Hudson’s Bay Co. executive chairman Richard Baker has submitted a $1.3 billion bid to take the department store operator private. Baker’s buyout consortium, which already owns 57% of Hudson’s Bay, has made a $9.45 per share offer for the remainder of the Canadian company, which was a 48 % premium to the price at which the stock was trading before the announcement.

However, some of the minority shareholders, including hedge fund Land & Buildings Investment Management LLC, say they value the company’s assets at between $28 and $33 per share. Hudson’s Bay shares ended trading on Friday June 21 at $9.73, above the $9.45 offer price, as investors bet on a sweetened bid.

Corporate governance experts and analysts are saying that the bid hinges on whether an independent valuator will view the company more as a retailer and less as a real estate owner.

Hudson’s Bay operates 39 stores under its Saks Fifth Avenue brand, 133 stores under its Saks OFF 5th brand, more than 40 stores under the Lord + Taylor banner, 90 Hudson’s Bay department stores, as well as 37 stores in Canada which the company 

plans to close this year under the Home Outfitters brand.

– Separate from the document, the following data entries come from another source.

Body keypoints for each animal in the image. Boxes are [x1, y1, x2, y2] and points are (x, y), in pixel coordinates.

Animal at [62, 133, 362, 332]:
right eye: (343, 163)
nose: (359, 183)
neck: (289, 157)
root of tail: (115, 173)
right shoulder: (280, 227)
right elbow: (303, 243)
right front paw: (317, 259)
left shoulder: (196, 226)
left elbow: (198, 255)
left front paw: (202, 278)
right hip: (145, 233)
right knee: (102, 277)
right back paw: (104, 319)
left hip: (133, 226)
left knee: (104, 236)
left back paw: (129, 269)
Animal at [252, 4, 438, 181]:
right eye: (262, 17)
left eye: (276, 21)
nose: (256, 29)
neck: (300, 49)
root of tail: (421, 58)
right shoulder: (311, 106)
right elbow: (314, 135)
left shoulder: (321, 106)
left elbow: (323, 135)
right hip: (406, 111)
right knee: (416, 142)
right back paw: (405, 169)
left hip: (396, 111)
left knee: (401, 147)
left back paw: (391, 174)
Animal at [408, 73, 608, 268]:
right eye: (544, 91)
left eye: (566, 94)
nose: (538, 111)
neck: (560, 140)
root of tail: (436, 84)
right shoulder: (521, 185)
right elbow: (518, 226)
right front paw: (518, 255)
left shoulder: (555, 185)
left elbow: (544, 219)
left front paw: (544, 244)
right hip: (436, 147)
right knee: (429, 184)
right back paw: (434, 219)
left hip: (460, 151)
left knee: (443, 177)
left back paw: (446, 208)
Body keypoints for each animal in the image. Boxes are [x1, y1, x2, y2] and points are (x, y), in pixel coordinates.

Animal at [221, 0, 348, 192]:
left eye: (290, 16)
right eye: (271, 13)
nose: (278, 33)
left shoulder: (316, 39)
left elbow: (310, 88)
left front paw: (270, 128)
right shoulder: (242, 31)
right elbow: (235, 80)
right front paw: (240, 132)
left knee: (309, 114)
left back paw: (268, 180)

Hudson’s Bay’s trophy asset is the Saks Fifth Avenue building in Manhattan, which this year completed a US$250 million renovation.

The big valuation gap is due to disagreements over how much of Hudson’s Bay’s prime real estate can be divested while keeping it operational. Selling off property raises cash but also makes it more financially burdensome for the company to rent the space for the stores it operates. As a result, it would likely close stores, and its retail footprint would begin to shrink.

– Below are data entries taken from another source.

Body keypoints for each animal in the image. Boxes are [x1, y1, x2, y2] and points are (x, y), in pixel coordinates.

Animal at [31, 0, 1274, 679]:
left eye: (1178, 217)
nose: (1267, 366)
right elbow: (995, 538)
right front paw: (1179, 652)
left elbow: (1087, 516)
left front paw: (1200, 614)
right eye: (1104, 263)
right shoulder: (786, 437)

TD Bank has been hired by a Hudson’s Bay board committee to independently evaluate the take-private deal, will recommend whether the company should accept the offer as fair, or reject it and try to negotiate further. The board committee excludes representatives of Baker’s buyout consortium and is granted power to prevent any deal, even if the prospective acquirers otherwise control the company. 

The methodology TD Bank uses to value the bid for Hudson’s Bay will be key to the outcome and will be scrutinized heavily by shareholders. The bank will likely be assessing how comparable companies’ shares trade, research similar deals and consider how much a financial buyer like a private equity firm would pay, said Andrey Golubov, a professor of finance at the University of Toronto.

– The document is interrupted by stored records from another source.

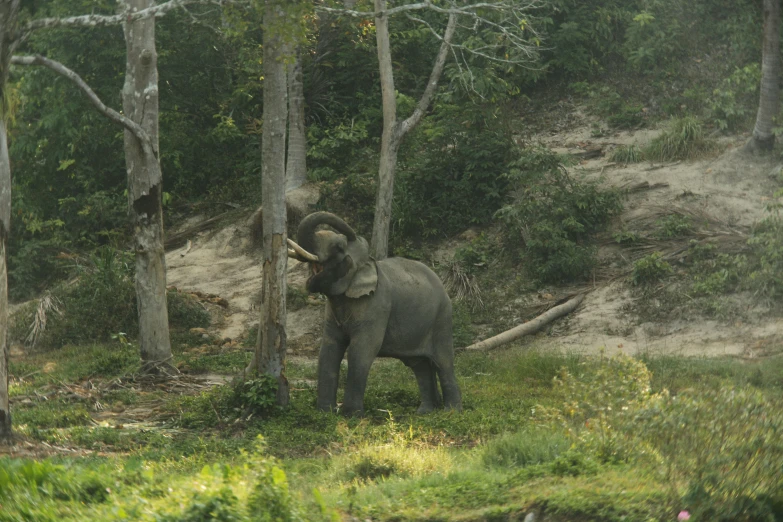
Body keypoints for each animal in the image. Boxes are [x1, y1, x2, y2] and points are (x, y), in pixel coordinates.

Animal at [286, 210, 460, 414]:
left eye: (338, 247)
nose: (355, 235)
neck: (366, 264)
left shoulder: (377, 305)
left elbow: (361, 349)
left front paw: (350, 415)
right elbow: (329, 348)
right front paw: (324, 412)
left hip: (442, 317)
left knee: (443, 361)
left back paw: (452, 411)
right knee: (419, 365)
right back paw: (424, 412)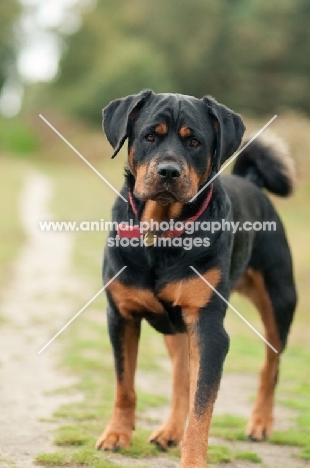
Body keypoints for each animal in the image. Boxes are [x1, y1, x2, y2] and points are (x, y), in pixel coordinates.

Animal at [95, 89, 296, 466]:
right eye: (150, 136)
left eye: (195, 142)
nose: (168, 171)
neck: (162, 233)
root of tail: (253, 183)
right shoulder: (121, 316)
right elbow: (124, 384)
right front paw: (116, 434)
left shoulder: (209, 328)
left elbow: (202, 408)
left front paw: (192, 459)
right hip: (177, 328)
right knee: (180, 378)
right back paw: (169, 430)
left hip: (280, 301)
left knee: (270, 366)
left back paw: (260, 423)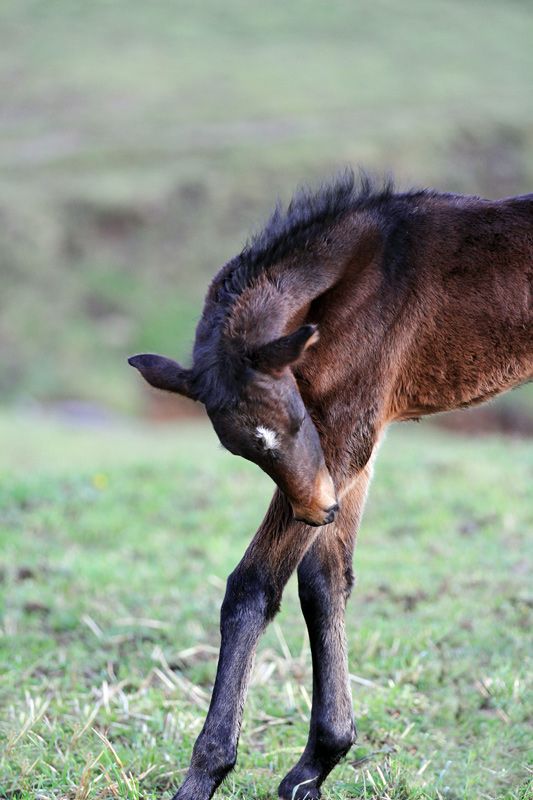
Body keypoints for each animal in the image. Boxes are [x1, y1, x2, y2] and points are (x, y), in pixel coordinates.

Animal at [129, 172, 532, 800]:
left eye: (296, 423)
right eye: (237, 448)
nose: (320, 510)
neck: (361, 278)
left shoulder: (344, 436)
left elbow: (255, 585)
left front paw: (204, 773)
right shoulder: (350, 455)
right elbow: (323, 582)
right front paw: (319, 761)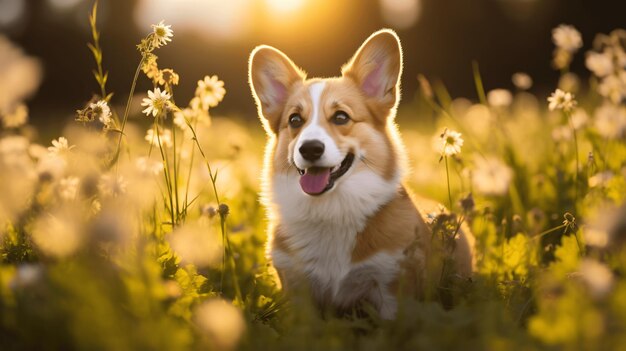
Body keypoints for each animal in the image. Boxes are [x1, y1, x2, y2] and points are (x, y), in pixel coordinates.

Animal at [249, 28, 472, 320]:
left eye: (341, 117)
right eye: (295, 120)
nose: (310, 148)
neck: (331, 210)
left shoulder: (391, 287)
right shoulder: (297, 290)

Even if TD Bank blesses an offer from Baker’s consortium and the board committee negotiating a deal approves it, the acquisition still faces some hurdles. A majority of the shareholders who are not affiliated with the buyout consortium have to vote for it; they account for about 21.5% of the company’s shareholder base. Opponents could still challenge the deal in court when the company seeks approval for it before a judge under the Canada Business Corporations Act.